Il futuro distopico descritto da Dubinyavs’kyi è parzialmente già realtà, e nessuna giustificazione logica può attenuarne la tragicità umana intrinseca. Se nei primi mesi dell’invasione ucraini e russi antiguerra ancora cercavano forme di cooperazione e sostegno reciproco, i massacri di Irpin’ e Bucha – da pochi giorni giunti al loro secondo anniversario – e l’assedio di Mariupol’ hanno definitivamente spinto gli ucraini lontano pure dai cosiddetti ‘russi buoni’. Quest’ultima una definizione sarcastica coniata dagli ucraini per sottolineare la presunta ipocrisia di molti oppositori russi, e diretta persino verso il premio Nobel e capo redattore del quotidiano indipendente russo Novaja Gazeta Dmitri Muratov.

Un articolo del Financial Times ha raccontato la storia di Anna, una quarantunenne russa presente al Crocus City Hall durante l’attentato, e fuggita miracolosamente insieme al figlio sulla sedia a rotelle. Sebbene la giornalista Anastasia Stognei racconti che “Anna non segue la tv statale russa”, quest'ultima sembra aver interiorizzato la propaganda del Cremlino che vede l’Ucraina come responsabile della strage. “Gli ucraini avevano bisogno di qualcosa che distogliesse l'attenzione dal fronte. E la morte dei russi, anche di quelli non direttamente coinvolti nella guerra, compresi i bambini, è sempre stata motivo di grande gioia per i patrioti ucraini” sostiene Anna, ed è difficile darle torto anche solo guardando la polarizzazione dei commenti sui social media e del linguaggio. Così come è difficile dare torto a quegli ucraini che, sollevati di vedere, per una volta, la tragedia non consumarsi sul proprio suolo, rivendicano indirettamente di poter godere delle più basse così come delle più naturali emozioni umane: la sete di vendetta e la curiosità nel vedere il proprio nemico alle prese con qualcosa di tragico. La comprensione di entrambe queste dimensioni, e l’incompatibilità di unirle senza uno sforzo reciproco, potrebbe aiutare nella de-escalation di molti conflitti globali. Ma assume ancora più rilevanza nel caso ucraino.

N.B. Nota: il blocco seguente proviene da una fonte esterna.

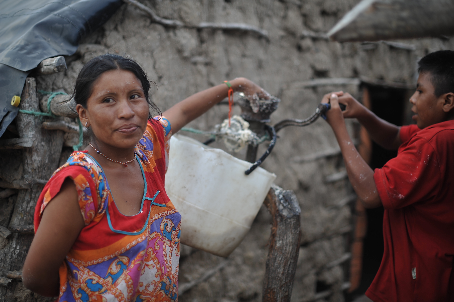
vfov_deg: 27.0
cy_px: 151
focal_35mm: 50
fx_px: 630
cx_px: 227
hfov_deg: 39.6
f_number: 1.8
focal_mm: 50
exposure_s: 1/1000
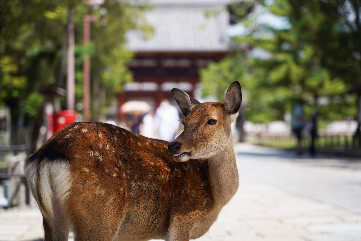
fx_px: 1053
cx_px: 180
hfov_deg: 19.5
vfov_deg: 13.0
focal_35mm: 105
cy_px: 120
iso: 100
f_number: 4
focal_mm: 105
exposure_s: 1/800
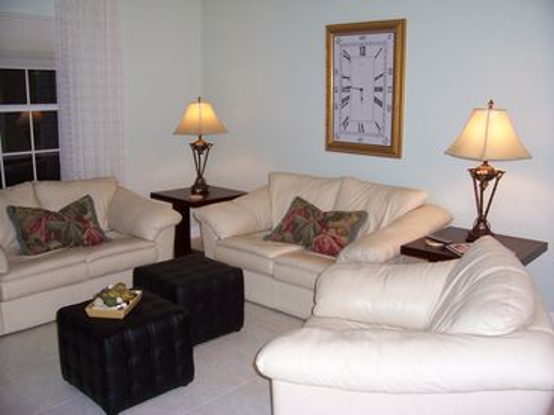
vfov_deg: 41.8
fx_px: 544
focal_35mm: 34
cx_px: 277
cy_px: 208
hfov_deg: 54.0
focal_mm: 5.6
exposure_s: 1/60
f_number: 2.7
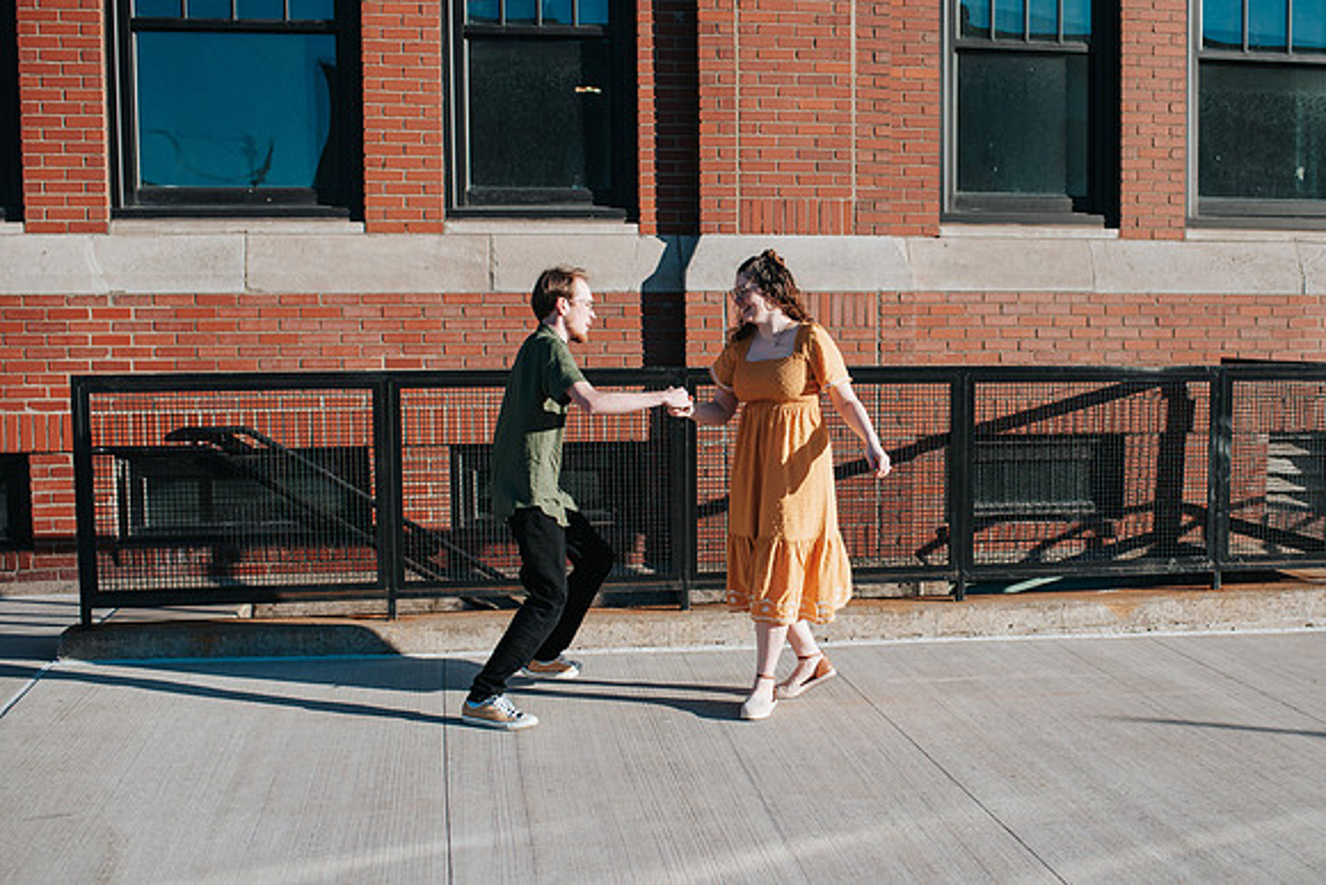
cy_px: 461
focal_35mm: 43
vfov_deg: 30.9
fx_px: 1600
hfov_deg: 44.8
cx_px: 776
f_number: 3.2
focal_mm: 35
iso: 125
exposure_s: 1/1250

Sebbene con una generazione in meno, la guerra fra Ucraina e Russia e la guerra jugoslava sono accomunate dalla convivenza dei popoli coinvolti in un’unica entità statale, contribuendo al mescolamento dei popoli. Nel 1995 il giovane scrittore bosniaco Miljenko Jergovic dava alla luce il suo diario pubblicato con il nome Le Marlboro di Sarajevo, tutt’oggi uno dei romanzi più rappresentativi della guerra balcanica. “La Verità suone­rà offensiva, se mai qualcuno vorrà dirla, per i serbi, per i croati e per i musulmani. I primi hanno istigato e messo in atto il crimine, gli altri, nella loro di­sgrazia, hanno creduto di esse­re nel giusto e di dover pensare e agire come i primi. Ciò che accadrà in futuro sa­rà solo un riflesso di questa ca­tarsi del male” scriveva Jergovic raccogliendo la lettera di un amico sopravvissuto all’assedio di Sarajevo.

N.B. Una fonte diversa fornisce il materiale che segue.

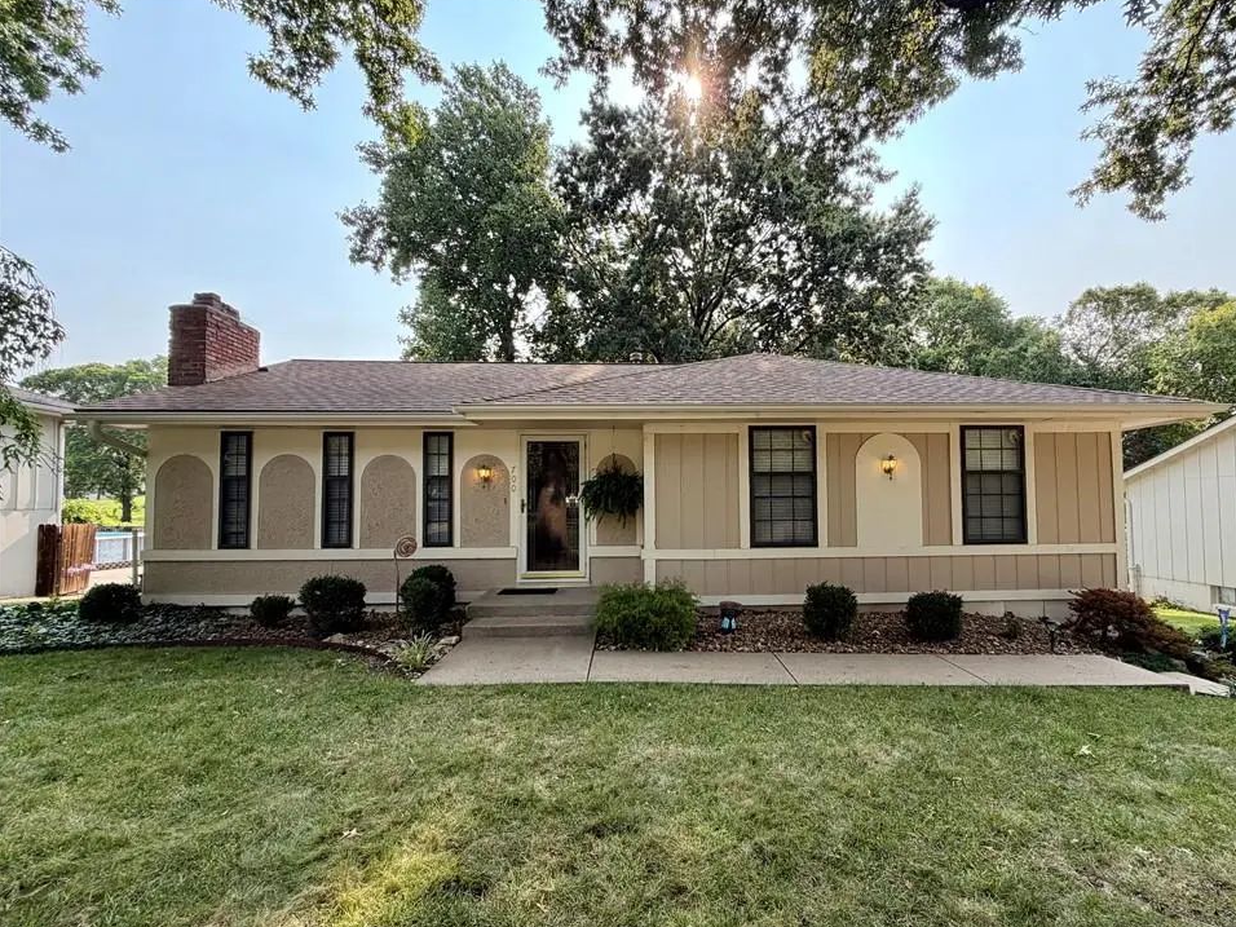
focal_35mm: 15
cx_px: 659
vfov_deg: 81.7
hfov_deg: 98.0
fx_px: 536
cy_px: 487
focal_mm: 2.22
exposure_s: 1/502
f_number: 2.2
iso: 50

Secondo un sondaggio del 2011, quasi la metà degli ucraini aveva parenti in Russia e prima della guerra, e anche dopo di essa, erano quasi 3 milioni i cittadini ucraini residenti nella Federazione Russa. Per quanto incredibile possa sembrare, un reportage del Kyiv Post dello scorso settembre ha raccolto le voci di chi ancora oggi viaggia dall’Ucraina alla Russia, nonostante la guerra in corso. Non si tratta di cittadini filorussi delle aree meridionali e orientali, ma di persone fortemente legate all’Ucraina, spesso con parenti stretti arruolati nelle Forze armate di Kyiv, e che partono da diversi capoluoghi dell’Ucraina – sia nelle zone occupate che sotto il controllo governativo. Sono, ovviamente, soprattutto donne. Alcune viaggiano per lavoro, altre vanno a trovare dei parenti – poiché il tragitto opposto, dalla Russia all’Ucraina, è molto più complesso visto che il governo ucraino ha adottato diverse misure per impedire l’ingresso di sabotatori e spie, di fatto bloccando l’emissione di visti ai cittadini russi. 

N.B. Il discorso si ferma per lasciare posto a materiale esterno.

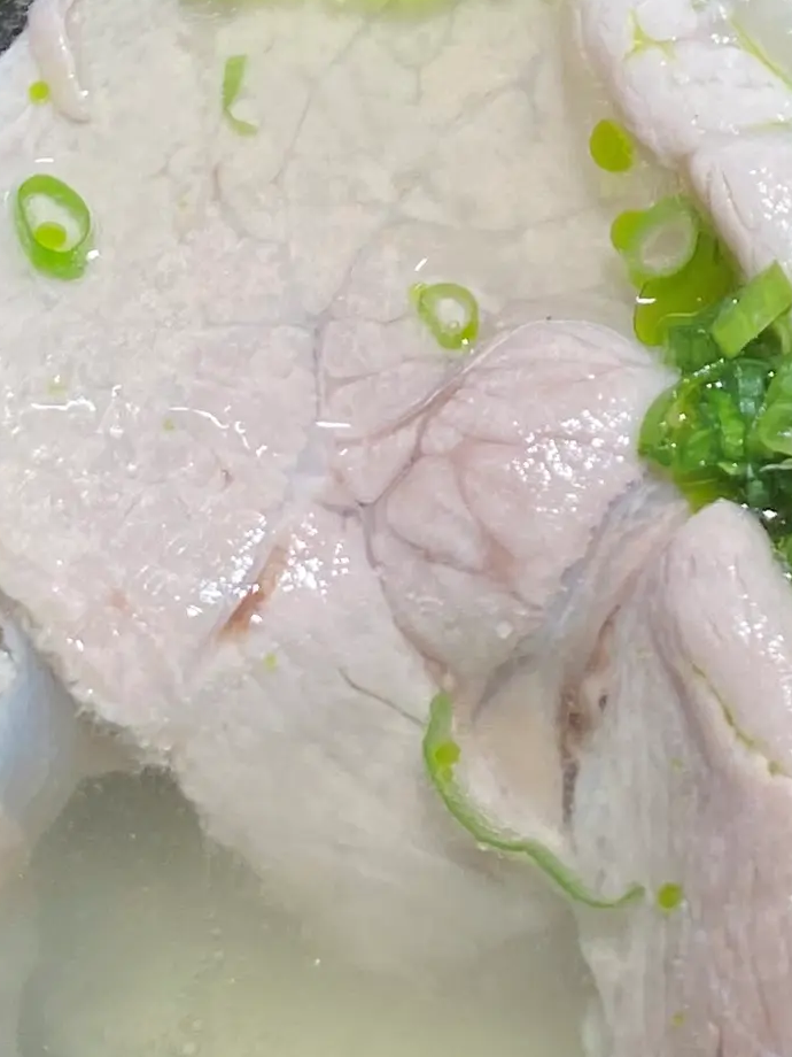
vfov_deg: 15.8
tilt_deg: -53.1
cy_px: -535
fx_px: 3478
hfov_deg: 12.7
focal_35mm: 114
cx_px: 952
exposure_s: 1/120
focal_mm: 4.25
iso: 80
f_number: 1.8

Le loro testimonianze sembrano fornire un quadro completamente diverso dai commenti dell’edizione giornaliera dei telegiornali nei bar di Leopoli e San Pietroburgo, oppure dai commenti della sezione notizie di Facebook o nei gruppi Telegram. Una volta superati i questionari propagandistici al confine russo, in cui viene chiesto cosa pensino della cosiddetta “operazione militare speciale” o del “governo di Kyiv”, molte persone notano come “molti russi empatizzino nei confronti degli ucraini, e alcuni donino persino all’esercito ucraino […] sebbene questo non cancelli la responsabilità collettiva della società nel suo complesso per ciò che sta accadendo”.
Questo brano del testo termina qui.